[Opening Available data section]
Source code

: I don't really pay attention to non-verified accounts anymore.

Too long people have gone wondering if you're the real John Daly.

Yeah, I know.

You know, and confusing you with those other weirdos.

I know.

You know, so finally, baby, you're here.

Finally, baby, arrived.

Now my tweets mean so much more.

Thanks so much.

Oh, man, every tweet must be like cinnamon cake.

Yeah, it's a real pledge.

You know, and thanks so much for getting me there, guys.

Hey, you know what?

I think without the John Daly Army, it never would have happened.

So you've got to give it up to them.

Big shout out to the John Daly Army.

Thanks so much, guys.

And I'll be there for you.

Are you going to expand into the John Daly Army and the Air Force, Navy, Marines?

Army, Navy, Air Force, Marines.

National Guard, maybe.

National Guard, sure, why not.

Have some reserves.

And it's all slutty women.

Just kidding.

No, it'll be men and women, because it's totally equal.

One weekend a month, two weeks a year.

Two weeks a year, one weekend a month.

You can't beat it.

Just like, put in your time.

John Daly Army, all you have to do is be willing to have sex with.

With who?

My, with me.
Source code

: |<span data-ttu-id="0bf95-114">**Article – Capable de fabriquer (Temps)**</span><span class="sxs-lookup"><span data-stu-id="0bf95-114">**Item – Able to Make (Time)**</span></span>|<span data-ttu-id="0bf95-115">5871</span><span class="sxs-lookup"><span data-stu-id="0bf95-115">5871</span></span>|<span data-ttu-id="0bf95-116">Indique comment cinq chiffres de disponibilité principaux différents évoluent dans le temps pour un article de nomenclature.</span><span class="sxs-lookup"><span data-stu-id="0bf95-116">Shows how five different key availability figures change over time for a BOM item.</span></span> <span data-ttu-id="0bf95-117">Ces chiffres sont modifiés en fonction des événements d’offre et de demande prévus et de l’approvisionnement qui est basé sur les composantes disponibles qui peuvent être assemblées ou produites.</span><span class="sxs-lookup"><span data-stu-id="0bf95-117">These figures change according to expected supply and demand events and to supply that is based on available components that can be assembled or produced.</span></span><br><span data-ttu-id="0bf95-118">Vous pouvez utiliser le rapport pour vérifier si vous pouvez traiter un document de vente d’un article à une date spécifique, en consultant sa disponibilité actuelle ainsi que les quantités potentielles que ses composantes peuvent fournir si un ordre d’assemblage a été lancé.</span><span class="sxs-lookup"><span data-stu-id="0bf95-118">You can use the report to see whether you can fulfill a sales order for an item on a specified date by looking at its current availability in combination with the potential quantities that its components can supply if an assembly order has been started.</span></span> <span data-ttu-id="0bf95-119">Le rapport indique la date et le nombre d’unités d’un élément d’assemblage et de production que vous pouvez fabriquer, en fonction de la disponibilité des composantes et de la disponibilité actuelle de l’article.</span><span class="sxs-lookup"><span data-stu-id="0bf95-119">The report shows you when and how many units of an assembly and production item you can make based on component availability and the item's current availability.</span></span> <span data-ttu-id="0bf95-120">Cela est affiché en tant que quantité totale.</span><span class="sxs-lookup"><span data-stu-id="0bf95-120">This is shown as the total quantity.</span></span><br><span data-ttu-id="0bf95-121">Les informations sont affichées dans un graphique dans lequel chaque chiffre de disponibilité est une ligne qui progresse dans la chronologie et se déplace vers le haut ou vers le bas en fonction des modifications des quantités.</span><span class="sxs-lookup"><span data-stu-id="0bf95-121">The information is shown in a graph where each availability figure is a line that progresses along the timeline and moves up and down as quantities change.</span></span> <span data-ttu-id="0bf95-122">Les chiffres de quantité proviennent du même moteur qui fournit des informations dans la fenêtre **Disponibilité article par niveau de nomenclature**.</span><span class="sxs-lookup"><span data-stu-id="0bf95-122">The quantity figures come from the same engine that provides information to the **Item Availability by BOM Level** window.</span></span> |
[Closing Available data section]
[Opening Available data section]
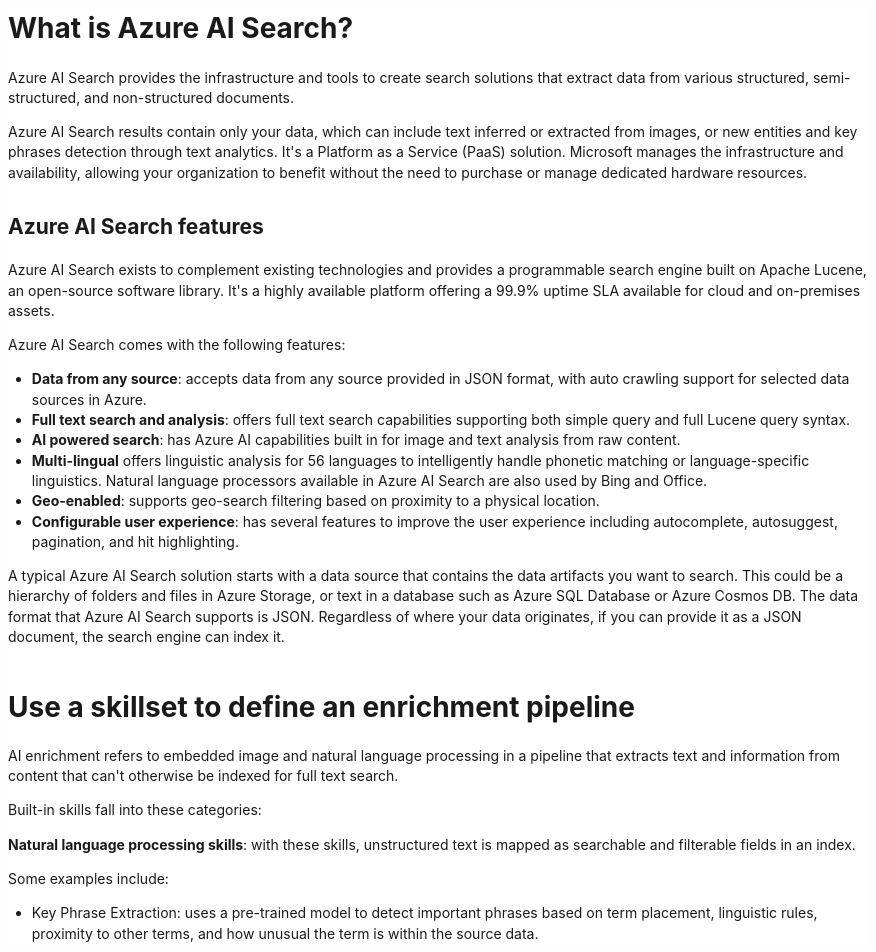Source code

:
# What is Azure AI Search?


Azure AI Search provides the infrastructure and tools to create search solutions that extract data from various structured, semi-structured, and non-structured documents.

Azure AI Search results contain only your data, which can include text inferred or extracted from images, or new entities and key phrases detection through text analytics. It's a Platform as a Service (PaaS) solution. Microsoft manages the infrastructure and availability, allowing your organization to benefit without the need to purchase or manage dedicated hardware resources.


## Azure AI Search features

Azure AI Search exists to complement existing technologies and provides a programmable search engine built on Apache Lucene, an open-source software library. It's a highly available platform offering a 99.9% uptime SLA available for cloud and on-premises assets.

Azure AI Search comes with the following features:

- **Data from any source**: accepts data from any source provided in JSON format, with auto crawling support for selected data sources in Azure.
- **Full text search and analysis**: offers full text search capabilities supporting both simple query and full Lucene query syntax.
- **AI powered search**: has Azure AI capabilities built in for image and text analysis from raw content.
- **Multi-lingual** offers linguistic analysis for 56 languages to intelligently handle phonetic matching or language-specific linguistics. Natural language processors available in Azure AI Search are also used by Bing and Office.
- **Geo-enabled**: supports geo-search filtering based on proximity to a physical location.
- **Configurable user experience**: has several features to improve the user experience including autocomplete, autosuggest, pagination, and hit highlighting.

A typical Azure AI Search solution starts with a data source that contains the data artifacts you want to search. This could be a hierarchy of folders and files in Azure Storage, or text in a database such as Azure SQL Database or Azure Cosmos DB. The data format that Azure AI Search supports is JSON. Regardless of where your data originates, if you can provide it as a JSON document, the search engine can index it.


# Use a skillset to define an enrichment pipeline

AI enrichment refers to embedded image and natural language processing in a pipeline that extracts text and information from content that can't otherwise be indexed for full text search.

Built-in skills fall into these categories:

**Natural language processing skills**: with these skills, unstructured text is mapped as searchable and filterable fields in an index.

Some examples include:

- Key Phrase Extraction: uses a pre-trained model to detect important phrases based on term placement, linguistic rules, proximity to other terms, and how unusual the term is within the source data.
[Closing Available data section]
» About this task:
Once you find the line with "I think without" above, print it and every line after it up to and including the line with "One weekend a month, two weeks a year.", exactly as written and nothing else.

» Written response:
I think without the John Daly Army, it never would have happened.

So you've got to give it up to them.

Big shout out to the John Daly Army.

Thanks so much, guys.

And I'll be there for you.

Are you going to expand into the John Daly Army and the Air Force, Navy, Marines?

Army, Navy, Air Force, Marines.

National Guard, maybe.

National Guard, sure, why not.

Have some reserves.

And it's all slutty women.

Just kidding.

No, it'll be men and women, because it's totally equal.

One weekend a month, two weeks a year.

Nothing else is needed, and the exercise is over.